Brightkite Yields to Foursquare, Gowalla, Etc.

Brighkite has made an announcement today that affects me and a handful of other people (not counting all the people on Facebook whose timelines I inadvertently spam): Brightkite is dropping check-ins, posts and streams.

Brightkite started 3 years ago with a Twitter-like ability to share your random musings. However, it took the Twitter idea further and integrated built-in photo sharing and geolocation for each post. It was a while before Twitter even opted to offer location in tweets, and it still relies on third-party services to link photos. Brightkite also allowed for comments on posts and more robust friend (and fan) management. But being better or first didn’t quite count (which reminds me, does anyone have a Betamax VCR I can borrow?). From Brightkite regarding place check-ins, photos, and user/place streams:

These features were the defining element to our company 2 and 3 years ago, but we no longer believe they are sufficiently unique or defining to be our focus, so we are dropping them.

Brightkite itself is not going away. It will focus on its group text feature, something for which I do not have any need. I did practically eulogize the loss of these features three months ago when Brightkite announced its first change in direction (Brightkite Changes Direction). I’ll spare you the recap.

Others Starting to Offer Similar Features

GowallaThis isn’t the only change in the location-based social media space, however. The idea of attaching photos to places and not just tweets has been gaining traction.
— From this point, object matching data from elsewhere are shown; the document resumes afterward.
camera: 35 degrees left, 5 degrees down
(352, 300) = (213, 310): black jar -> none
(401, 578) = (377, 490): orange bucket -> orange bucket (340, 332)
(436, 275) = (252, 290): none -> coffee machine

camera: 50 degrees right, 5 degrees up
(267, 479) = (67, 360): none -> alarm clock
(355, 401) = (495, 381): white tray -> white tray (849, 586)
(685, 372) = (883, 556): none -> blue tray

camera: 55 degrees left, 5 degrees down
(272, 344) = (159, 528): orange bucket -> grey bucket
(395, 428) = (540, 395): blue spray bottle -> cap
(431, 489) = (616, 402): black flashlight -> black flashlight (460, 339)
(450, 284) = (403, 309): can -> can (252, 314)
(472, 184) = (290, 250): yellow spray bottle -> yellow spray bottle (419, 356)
Last March, Gowalla offered the ability to attach photos to a place (The Location-Based Wars Rage On: Gowalla Adds Comments, Photos & More). Users checking in to a place can see images from other users or contribute their own. The interface for the mobile application is a bit clunky, and it’s not a major feature of the service, but it re-creates some of what we saw in Brighkite.

Gowalla announced just a few days ago that it is going to integrate with Foursquare and Facebook places, allowing users to see their friends in one stream of activity. This is a converse of the single-point check-in service offered by, offered by Brighkite, that allows users to check in to Brighkite, Foursquare and Gowalla at once using some place matching tricks.
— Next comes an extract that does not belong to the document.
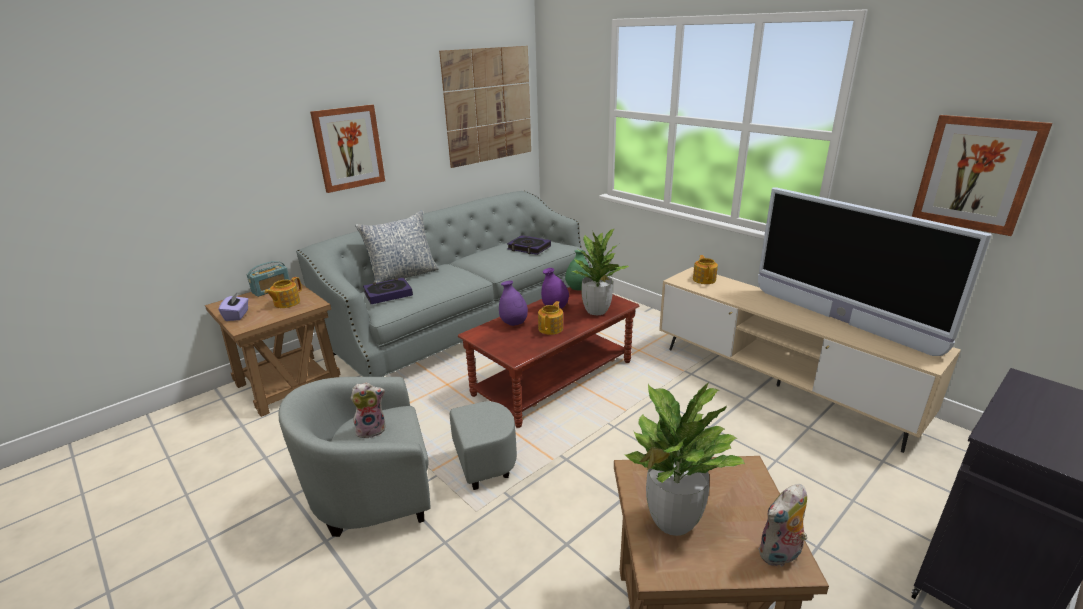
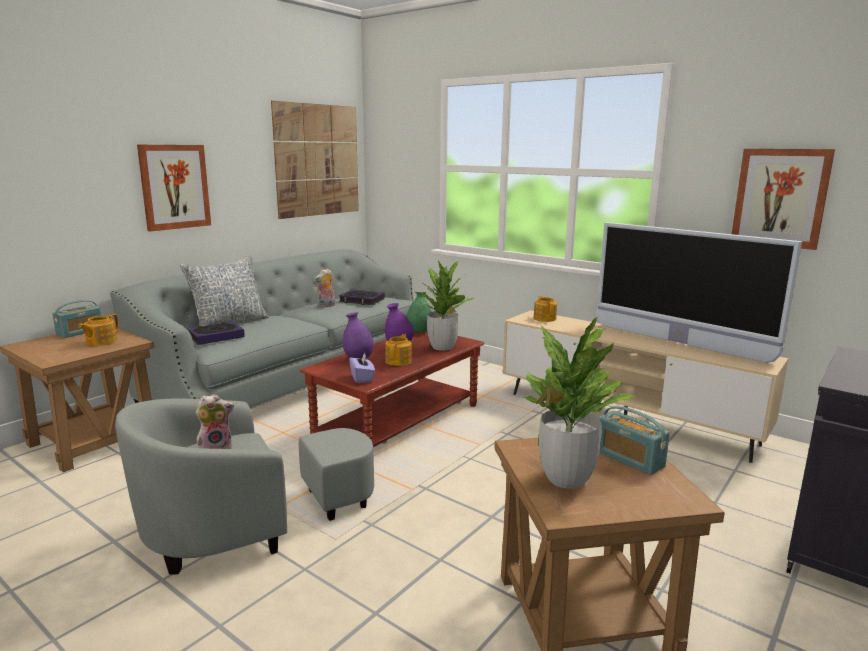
camera: 10 degrees left, 10 degrees down
(237, 315) = (43, 353): purple tissue box -> purple tissue box (362, 378)
(744, 498) = (629, 459): none -> radio
(780, 555) = (674, 495): plush toy -> plush toy (326, 306)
FoursquareJust yesterday Mashable posted a theory that Foursquare is going to add photo sharing, based on a screen shot from a user and comments made by the Foursquare CEO about new features in the works. If Foursquare is really offering this feature, it essentially re-creates a core feature of Brigktkite. Whether it will offer a stream of photos with comments is anyone’s guess. If it does pan out, it keeps Foursquare ahead of Gowalla, owing partly to Foursquare’s Tips feature (Brightkite Photo Tips, anyone?).

Gowalla and Foursquare aren’t the only players in the location-based world of photos. For those who know me, Foodspotting is right up my alley, allowing users to post food photos that are associated with food venues. SCVNGR also allows people to post photos with places as part of its overall game model, awarding points for the activity. There just isn’t a good way to access those photos for users who are just checking in to a place to play the game. Facebook Places tries to offer some of these features, but it gets lost in the mountain of other things users can do on Facebook and certainly has its own batch of privacy issues beyond just giving up your location.

While users can now associate a tweet with a place and post a photo readily from their mobile phones, the existing photo sharing services don’t provide a way to see all images associated with a place. That is why place-centric services are starting to see the value of relying on user-generated imagery to bolster their core offering — checking in to places. In the end, being able to see photos of food, the venue, the crowd, the lighting, specials, and the local drunk may be far more compelling reasons to use a check-in service than earning badges or pins.

That Brighkite is stepping away from this saddens me, but there are clearly going to be others offering at least some of those core features in the near future.